D-Link in Pluribus-powered white box play to target enterprise sales

Netvisor gets a crack at the consumer and SME channel in new 54-port switch

D-Link has decided that white-box open networking might just be its ticket out of the consumer and small business ghettos, and into the rich enterprise market.

To that effect, the outfit has linked up with Pluribus, meaning its newly-launched DXS-5000 switch is certified to run Pluribus' Netvisor network operating system.

The product pair will ship together, as a turnkey open networking system, along the way giving Pluribus access to a mass-market channel.
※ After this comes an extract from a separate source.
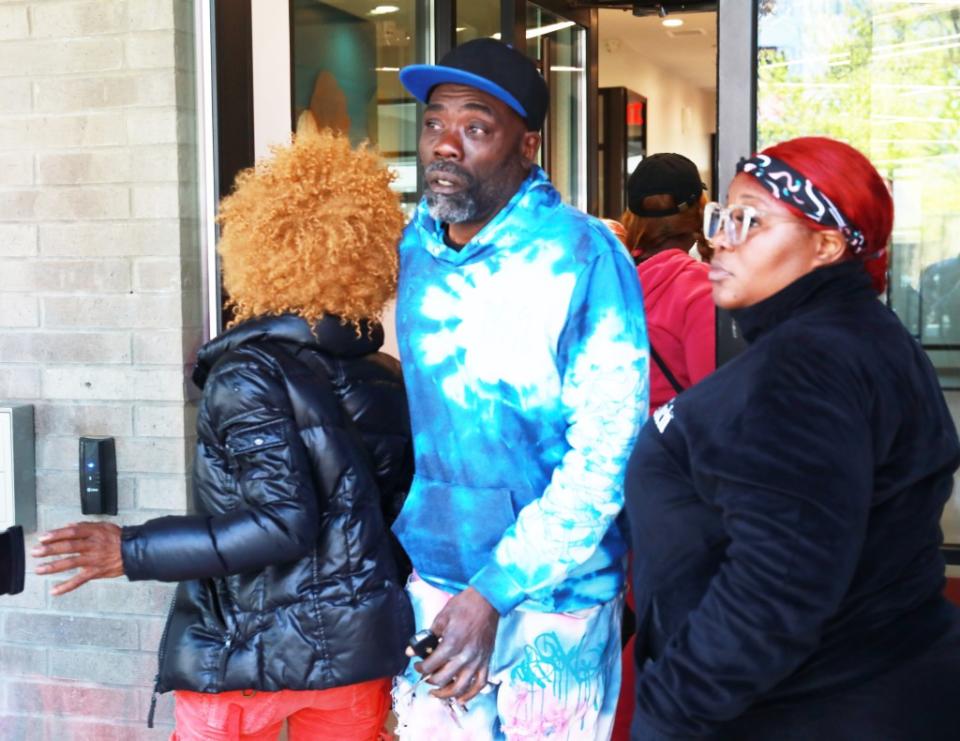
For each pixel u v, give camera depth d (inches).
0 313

D-Link has chosen the DXS-5000 to take it from 10 Gbps ports to 40 Gbps (there are six 40 Gbps ports as well as 48 at 10 Gbps), a pitch to data centre leaf-spine and top-of-rack applications in addition to campus core applications.

The Open Network Install Environment supports multiple network operating system installs, and was contributed to the Open Compute Project by Cumulus Networks back in 2013.

Netvisor provides the Layer 2/3 foundation with support for VXLAN, embedded telemetry, and support for Pluribus' Adaptive Cloud Fabric (ACF).

DXS-5000 customers have a choice of Netvisor 2.6 licences: either an Enterprise licence with Layer 2/3 services, or the Fabric version which includes ACF and telemetry.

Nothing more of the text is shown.